How many hammers to build a dream
Simona Balducci is the first woman in charge of set construction at Cinecittà. With her team she has to translate a set into reality
Never wipe fingerprints on the switches and better to leave dust on the shelves. On the sets of Cinecittà, many concepts are counterintuitive: the industry of dreams and shadows must cultivate the imperfections of life. To do this, behind the scenes, there is a very concrete machine: 32 people, including carpenters, painters, electricians, stagehands, assistants, warehouse workers, and machine maintenance workers, at whose direction since 2020 there is Simona Balducci, the first woman in charge of set construction.
The Forge of Cinecittà
Cinecittà has been and still is the home of thousands of films since 1937: here8½ and Amarcord, Ben Hur and Cleopatra came to life. But, above all, it is a cornerstone of the cinema industry in Italia today, chosen by international productions for its in-house professionalism - many studios only offer the sound stage - and for some avant-garde systems, such as one of the largest ledwalls in Europe, inaugurated by Angelina Jolie for Without Blood.
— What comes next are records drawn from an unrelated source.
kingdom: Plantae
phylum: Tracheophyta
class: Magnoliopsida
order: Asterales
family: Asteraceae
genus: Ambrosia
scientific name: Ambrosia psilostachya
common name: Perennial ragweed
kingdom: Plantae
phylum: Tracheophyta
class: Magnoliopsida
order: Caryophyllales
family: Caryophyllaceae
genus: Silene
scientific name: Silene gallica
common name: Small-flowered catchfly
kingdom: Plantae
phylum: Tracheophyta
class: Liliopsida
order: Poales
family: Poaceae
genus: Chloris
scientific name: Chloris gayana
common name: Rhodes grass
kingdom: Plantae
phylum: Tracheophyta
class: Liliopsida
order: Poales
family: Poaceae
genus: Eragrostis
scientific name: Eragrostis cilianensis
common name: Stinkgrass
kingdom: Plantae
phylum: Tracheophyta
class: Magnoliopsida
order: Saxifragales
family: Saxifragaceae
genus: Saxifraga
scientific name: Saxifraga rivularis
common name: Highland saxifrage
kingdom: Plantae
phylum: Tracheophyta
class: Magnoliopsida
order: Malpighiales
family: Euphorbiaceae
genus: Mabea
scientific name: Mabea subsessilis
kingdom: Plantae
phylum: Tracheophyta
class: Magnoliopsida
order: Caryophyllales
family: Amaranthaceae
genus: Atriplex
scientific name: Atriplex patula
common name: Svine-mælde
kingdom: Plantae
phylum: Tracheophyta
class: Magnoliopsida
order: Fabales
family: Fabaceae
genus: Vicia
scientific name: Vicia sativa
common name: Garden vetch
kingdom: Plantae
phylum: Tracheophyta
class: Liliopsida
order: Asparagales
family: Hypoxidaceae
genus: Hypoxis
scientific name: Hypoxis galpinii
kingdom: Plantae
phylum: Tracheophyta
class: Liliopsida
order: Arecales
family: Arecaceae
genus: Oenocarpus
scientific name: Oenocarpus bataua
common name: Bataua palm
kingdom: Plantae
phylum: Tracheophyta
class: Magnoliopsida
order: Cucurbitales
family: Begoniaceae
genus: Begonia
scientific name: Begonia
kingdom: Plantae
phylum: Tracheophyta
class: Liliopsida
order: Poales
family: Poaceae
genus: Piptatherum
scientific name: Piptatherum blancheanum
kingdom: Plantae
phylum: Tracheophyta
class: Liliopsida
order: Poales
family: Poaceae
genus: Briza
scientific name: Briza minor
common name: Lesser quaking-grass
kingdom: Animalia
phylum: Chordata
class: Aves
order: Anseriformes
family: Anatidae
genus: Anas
Forty hectares in which there are 20 studios, which with the Pnrr have grown to 25. Twenty-five are also the metres in height of theatre 22, which, allowing the construction of imposing sets, convinced Mel Gibson to shoot in Cinecittà The Resurrection of the Christ, the sequel to The Passion, snatching it away from the flattery of the Maltese studios.
Simona Balducci's role
"Inside, there is a motorised trapdoor that makes it possible to build, for example, the cellar of a multi-storey building," Balducci points out. Twenty years earlier, for La finestra di fronte (Ferzan Özpetek, 2003), Teatro 10 had to physically excavate it. "We mix technical skills and safety - we are likened to construction sites - with an artistic vein of sensibility, flavours and material choices. In fact, Balducci's job is to translate the set designer's drawings into numbers and to be able to quickly find competent professionals for difficult projects. "First a budget is identified, then the number of weeks needed for realisation". In the case of Mel Gibson, the installation was finished six months before the original deadline.
Venusia's head
Over these complex magics and illusions at the entrance to the Roman citadel of cinema watches over the enormous black head of Venusia from Federico Fellini's Casanova, which was at home in the now restored Teatro 5. Mighty, in rain and sunshine, it fools the visitor: it looks stony but is made of polyurethane, forged by the Corradini company to a design by Giantito Burchiellaro in 1975. Not far away, there is the laughing Buddha from Martin Scorsese's Gangs of New York (2002) (set design by Dante Ferretti and Francesca Lo Schiavo) and the carriage of the fairy in Benigni's Pinocchio (2002). All signed Cinecittà.
Carpentry
The carpentry workshop, led by Paolo Perugini, is an airy room from whose windows the warm Roman light rains down: it is all a hissing of blades, buzzing, ticking, planing and hammer blows. Here plaster, wood, polystyrene, glass and resins are transformed into ancient frames and beams, mosaics, roof tiles, tiles, marble, engraved tombstones. Balducci, a 64-year-old architect, is the only woman - together with an employee in the painting department - in her department. She arrives at the building site at 7.30am like her craftsmen, since 1999, the year Cinecittà sucked her out of the opera house, to which she had come from David Zard's forge of great concerts. It starts every day from scratch, because every project requires the finalisation of a prototype. Behind this is a well-established manual skill, which is learnt on site, 'stealing' from those who know more and experimenting. "Our job is a bit like that of the tightrope walkers: you balance yourself to try not to fall".